-- Opening Marker --

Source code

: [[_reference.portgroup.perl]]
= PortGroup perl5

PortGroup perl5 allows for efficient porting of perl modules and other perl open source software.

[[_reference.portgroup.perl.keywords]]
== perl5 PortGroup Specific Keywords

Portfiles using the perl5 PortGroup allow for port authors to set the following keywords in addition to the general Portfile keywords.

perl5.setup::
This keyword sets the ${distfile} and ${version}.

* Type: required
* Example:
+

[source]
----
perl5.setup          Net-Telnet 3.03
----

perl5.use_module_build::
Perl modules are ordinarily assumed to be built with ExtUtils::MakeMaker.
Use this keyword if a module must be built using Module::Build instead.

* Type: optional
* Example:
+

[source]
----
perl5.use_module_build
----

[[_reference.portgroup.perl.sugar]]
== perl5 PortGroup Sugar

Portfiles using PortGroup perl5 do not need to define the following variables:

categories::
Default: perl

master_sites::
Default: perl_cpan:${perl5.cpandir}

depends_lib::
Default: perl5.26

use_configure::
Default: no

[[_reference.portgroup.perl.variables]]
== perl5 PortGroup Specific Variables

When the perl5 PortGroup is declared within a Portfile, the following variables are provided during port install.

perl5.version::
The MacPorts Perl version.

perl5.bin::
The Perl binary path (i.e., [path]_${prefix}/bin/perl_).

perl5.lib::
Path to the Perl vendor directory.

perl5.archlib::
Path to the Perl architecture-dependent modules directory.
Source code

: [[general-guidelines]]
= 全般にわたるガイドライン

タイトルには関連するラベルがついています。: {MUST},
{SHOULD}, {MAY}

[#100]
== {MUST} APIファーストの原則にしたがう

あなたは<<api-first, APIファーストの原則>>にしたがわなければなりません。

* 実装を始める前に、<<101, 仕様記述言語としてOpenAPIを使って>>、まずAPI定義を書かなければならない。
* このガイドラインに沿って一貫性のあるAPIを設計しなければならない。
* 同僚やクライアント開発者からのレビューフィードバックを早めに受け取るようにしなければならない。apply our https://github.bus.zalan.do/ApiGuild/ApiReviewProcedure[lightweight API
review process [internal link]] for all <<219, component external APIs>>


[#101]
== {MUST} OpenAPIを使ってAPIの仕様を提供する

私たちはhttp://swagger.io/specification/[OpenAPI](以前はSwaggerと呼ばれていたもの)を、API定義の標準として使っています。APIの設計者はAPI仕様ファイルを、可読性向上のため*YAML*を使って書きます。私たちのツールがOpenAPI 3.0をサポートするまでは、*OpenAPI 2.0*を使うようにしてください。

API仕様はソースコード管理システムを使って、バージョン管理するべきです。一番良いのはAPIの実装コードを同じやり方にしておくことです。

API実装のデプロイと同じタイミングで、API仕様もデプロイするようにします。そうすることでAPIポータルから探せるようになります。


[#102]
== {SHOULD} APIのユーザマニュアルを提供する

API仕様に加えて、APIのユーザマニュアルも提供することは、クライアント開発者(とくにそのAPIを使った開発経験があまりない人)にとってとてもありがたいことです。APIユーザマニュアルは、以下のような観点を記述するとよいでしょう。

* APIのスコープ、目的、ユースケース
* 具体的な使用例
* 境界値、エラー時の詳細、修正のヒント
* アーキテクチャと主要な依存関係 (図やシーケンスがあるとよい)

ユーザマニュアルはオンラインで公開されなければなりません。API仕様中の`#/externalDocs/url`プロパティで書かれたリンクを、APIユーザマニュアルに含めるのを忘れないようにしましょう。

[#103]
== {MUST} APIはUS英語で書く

-- Closing Marker --

● **TO-DO ITEM**: Search the data for "setup". Copy each line that has it.

● **THE ANSWER**:
perl5.setup::
perl5.setup          Net-Telnet 3.03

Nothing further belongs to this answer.